(Note: All source files referenced in what follows can be obtained here)

ctypes is part of the Python Standard Library which provides C compatible data types and allows calling functions in shared libraries. It can be used to wrap libraries written in compiled languages in pure Python.

In this post, we’ll demonstrate how to call functions written in C from Python using ctypes. We’ll call functions that take as input an array of normal variates with specified mean and variance, and computes the normal CDF for each input array element. The sample code also demonstrates how to link to the C math library during compilation, from which we’ll leverage the error function, \(erf\), which can be used to compute the normal CDF. Note that if following along on Windows, it is assumed that all development targets Python3, and a relatively recent version of gcc is available (either distributed along with Cygwin or MinGW).

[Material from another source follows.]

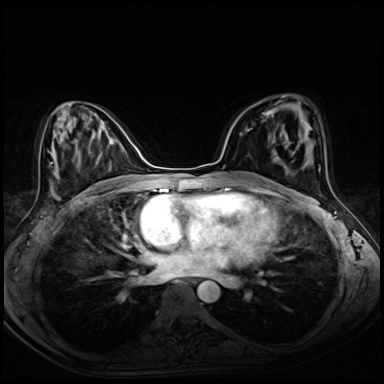
Breast MRI (dynamic contrast-enhanced), one axial slice. Slice 36 of 72 in the series (ordered by position). Dynamic contrast-enhanced series, time point 2 of 8 at this slice position (early post-contrast). 3 T. TE 1.4 ms, TR 4.3 ms. 2.5 mm slice thickness. 384 × 384 image matrix, field of view 320 × 320 mm. Female patient.
Outlined on this slice (semi-automatic segmentation, software-assisted and operator-edited):
- enhancing-tissue mask used for the functional tumour volume (all voxels passing the contrast-enhancement thresholds inside the analysis volume; usually the tumour): bounding box <262,112,274,144> (left, top, right, bottom; pixels)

Normal Cumulative Distribution Function

Background

Our goal is to be able to call a C-implemented normal cumulative distribution function (CDF) from Python, which take as input a value \(x\), mean \(\mu\) and standard deviation \(\sigma\), and returns the corresponding CDF of \(x\) (which ranges from 0 to 1), and a second function that populates an array of evaluated normal quantiles for a given input array.

The standard C math library doesn’t expose functionality to calcuate the normal CDF directly, however, it does expose both the error function \(erf\) and the complementary error function, \(erfc\). \(erf\) is given by

$$ erf(x) = \frac{2}{\sqrt{\pi}}\int_{0}^{x} e^{-t^{2}}dt, $$


and \(erfc\) is the complement of \(erf\):

$$ erfc(x) = 1 - erf(x). $$




Recall that the normal probability density function (PDF) is given by


$$ f(x| \mu,\sigma) = \frac{1}{\sqrt{2 \pi \sigma^{2}}} e^{-\frac{(x-\mu)^{2}}{2\sigma^{2}}}. $$



Given the similiarity between \(erf\) and the normal PDF, it’s possible to use \(erf\)/\(erfc\) to calculate any normal quantiles of interest.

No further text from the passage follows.